抜粋:
####

2015 Fiscal Year Annual Research Report
Project/Area Number |
13J02605
|
Research Institution | Waseda University |
Principal Investigator |
小松 麻理奈 早稲田大学, 理工学術院, 特別研究員(DC1)
|
Project Period (FY) |
2013-04-01 – 2016-03-31
|
Keywords | テラヘルツ分光 / 高分子 / 高次構造 / 分子振動 / 分子間相互作用 |
Outline of Annual Research Achievements |
1.様々な結晶化度のポリエチレンナフタレート(PEN)に対してTHz分光測定を行った処,2.1THzの吸収強度と結晶化度が正に相関することを確認した。一方,非晶質のPENを昇温しながら測定すると,180℃で2.0THzにピークが出現し,降温時に2.0THzから2.1THzへのピークシフトが観測された。以上より、THzスペクトルの温度依存性からPENの結晶状態を把握できる可能性は高いと考えられる。 2.高分子高次構造の制御に向け、高次構造設計の容易なデオキシリボ核酸(DNA)のTHzスペクトルを検討した。チミン、アデニン、グアニン,シトシンの各塩基を持つ一本鎖DNAと、DNAの構成要素の一つであるデオキシリボースの遠赤外吸収スペクトルを得た。その結果,塩基の種類によらず100~300cm-1と520~570cm-1付近に広い吸収が現れ、チミンを塩基としたDNAでは、422cm-1と490cm-1付近に,アデニンを塩基としたDNAでは、240、335、395、450、480cm-1付近に特徴的な吸収が現れることを確認した。一方で、デオキシリボースは100~600cm-1の波数域において特徴的な吸収を持たないことが分かった。 さらに、高次構造がDNAのTHzスペクトルに与える影響を検討するために、1本鎖DNAとヘアピン2重鎖DNAのTHzスペクトルを比較した。まずアデニンを塩基としたDNAとチミンを塩基としたDNAについて1本鎖とヘアピン2重鎖を比べたところ、1本鎖とヘアピン2重鎖でスペクトルの違いは見られなかった。次に、グアニンを塩基としたDNAとシトシンを塩基としたDNAについて、1本鎖とヘアピン2重鎖を比べたところ、一本鎖では鋭い吸収ピークが現れる一方で、ヘアピン二重鎖ではブロードな吸収の肩しか現れない。この原因として、シトシンやグアニンを塩基にもつDNAの分子振動は分子間の相互作用の影響を受けやすく、ヘアピン2重鎖では分子間の相互作用により振動が抑制されたと考えられる。
|
Research Progress Status |
27年度が最終年度であるため、記入しない。
|
Strategy for Future Research Activity |
27年度が最終年度であるため、記入しない。

####

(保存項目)
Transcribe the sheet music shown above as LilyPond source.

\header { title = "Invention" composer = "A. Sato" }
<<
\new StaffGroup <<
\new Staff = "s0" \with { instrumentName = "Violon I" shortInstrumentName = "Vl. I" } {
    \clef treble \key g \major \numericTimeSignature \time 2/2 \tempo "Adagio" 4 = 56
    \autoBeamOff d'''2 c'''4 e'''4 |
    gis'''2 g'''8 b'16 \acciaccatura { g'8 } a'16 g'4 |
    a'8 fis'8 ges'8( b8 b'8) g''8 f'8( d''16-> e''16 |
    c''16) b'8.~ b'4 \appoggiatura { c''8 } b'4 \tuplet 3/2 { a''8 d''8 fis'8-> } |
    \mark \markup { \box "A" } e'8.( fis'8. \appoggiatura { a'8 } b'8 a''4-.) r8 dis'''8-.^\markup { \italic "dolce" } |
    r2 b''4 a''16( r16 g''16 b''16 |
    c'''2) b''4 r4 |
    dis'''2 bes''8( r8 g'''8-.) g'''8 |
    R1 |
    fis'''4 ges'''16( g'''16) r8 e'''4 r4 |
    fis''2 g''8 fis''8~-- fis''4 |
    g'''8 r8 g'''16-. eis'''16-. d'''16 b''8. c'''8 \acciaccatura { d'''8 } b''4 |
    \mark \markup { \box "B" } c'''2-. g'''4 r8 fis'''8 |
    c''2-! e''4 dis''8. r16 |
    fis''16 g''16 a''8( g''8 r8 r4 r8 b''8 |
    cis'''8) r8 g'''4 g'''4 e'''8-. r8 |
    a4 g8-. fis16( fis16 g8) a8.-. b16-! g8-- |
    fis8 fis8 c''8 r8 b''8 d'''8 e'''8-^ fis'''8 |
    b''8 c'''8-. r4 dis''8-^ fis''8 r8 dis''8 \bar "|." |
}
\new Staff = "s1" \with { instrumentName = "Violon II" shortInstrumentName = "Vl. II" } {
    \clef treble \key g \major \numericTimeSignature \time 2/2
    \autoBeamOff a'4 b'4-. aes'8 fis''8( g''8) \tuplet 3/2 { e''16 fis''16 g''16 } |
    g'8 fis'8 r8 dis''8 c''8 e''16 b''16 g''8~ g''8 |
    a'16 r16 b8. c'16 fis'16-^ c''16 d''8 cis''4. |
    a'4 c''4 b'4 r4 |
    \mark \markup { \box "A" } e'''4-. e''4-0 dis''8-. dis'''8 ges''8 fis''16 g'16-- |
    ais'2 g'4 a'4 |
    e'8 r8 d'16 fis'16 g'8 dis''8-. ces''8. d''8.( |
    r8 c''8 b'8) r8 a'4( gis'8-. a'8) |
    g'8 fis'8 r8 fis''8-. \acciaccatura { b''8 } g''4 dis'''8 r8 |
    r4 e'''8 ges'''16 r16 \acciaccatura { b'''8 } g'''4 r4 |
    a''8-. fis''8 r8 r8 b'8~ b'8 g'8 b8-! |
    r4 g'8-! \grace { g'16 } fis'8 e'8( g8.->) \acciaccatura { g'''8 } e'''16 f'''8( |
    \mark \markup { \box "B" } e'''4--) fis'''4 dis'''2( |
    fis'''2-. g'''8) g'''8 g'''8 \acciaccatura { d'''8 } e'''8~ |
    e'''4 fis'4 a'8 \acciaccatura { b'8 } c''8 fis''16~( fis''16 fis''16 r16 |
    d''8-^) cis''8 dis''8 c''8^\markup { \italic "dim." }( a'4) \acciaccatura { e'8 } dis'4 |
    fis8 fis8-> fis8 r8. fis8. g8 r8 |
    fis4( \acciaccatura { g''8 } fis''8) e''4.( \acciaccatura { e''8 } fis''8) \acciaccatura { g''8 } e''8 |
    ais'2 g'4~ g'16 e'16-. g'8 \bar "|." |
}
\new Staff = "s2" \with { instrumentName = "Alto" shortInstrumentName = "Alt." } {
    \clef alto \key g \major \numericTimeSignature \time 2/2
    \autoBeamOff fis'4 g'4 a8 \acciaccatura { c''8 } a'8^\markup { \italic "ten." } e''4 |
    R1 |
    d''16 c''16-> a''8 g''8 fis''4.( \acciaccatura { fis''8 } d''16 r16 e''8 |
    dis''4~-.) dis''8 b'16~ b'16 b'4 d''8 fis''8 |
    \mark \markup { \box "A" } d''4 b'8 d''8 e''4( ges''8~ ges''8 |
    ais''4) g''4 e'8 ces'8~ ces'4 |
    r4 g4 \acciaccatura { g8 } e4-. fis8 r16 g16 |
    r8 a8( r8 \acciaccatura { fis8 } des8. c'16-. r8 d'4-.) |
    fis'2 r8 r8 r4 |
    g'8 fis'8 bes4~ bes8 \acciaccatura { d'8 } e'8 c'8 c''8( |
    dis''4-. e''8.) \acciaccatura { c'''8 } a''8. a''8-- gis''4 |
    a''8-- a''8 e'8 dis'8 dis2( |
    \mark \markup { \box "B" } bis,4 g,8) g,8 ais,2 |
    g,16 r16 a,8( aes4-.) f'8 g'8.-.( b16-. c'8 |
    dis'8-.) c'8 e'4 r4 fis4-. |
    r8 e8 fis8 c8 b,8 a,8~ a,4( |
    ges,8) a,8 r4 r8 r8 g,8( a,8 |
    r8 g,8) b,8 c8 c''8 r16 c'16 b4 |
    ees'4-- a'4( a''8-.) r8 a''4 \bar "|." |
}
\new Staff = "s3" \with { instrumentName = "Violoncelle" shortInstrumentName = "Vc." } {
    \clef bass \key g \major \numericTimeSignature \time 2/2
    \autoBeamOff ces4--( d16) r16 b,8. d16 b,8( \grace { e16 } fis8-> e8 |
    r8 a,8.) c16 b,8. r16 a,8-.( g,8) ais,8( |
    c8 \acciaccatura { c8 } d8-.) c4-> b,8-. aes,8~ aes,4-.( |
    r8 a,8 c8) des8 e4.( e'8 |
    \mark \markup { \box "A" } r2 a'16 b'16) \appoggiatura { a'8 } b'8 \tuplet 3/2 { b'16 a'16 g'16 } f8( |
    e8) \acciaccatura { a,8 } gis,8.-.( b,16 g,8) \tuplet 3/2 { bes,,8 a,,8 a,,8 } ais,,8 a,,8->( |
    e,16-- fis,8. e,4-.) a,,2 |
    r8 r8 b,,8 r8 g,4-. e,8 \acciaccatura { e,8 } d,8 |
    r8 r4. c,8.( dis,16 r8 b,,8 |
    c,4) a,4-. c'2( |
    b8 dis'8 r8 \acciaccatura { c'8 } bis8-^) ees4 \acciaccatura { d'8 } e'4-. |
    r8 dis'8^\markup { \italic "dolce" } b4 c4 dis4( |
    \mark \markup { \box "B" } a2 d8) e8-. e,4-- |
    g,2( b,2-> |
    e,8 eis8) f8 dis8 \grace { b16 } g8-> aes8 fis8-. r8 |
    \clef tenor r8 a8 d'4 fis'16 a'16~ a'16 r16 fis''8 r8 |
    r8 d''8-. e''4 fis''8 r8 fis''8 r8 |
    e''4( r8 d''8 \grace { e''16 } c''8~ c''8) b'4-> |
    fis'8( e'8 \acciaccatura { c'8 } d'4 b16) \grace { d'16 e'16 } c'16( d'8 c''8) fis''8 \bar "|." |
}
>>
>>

####

課題一覧:
(a) 抜粋のうち「2015 Fiscal Year」から「早稲田大学, 理工学術院, 特別研究員(DC1)」までの部分を、そのまま書き写してください。
(b) 抜粋に基づき、次の問いに答えよ。
(i) 研究期間はいつからいつまでか。
(ii) 非晶質のPENを昇温しながら測定したとき、何℃でどの周波数にピークが出現したか。
(iii) デオキシリボースは、どの波数域において特徴的な吸収を持たないとされているか。

解答:
(a)
2015 Fiscal Year Annual Research Report
Project/Area Number |
13J02605
|
Research Institution | Waseda University |
Principal Investigator |
小松 麻理奈 早稲田大学, 理工学術院, 特別研究員(DC1)

(b)
(i) 2013-04-01から2016-03-31まで。
(ii) 180℃で2.0THzにピークが出現した。
(iii) 100~600cm-1の波数域。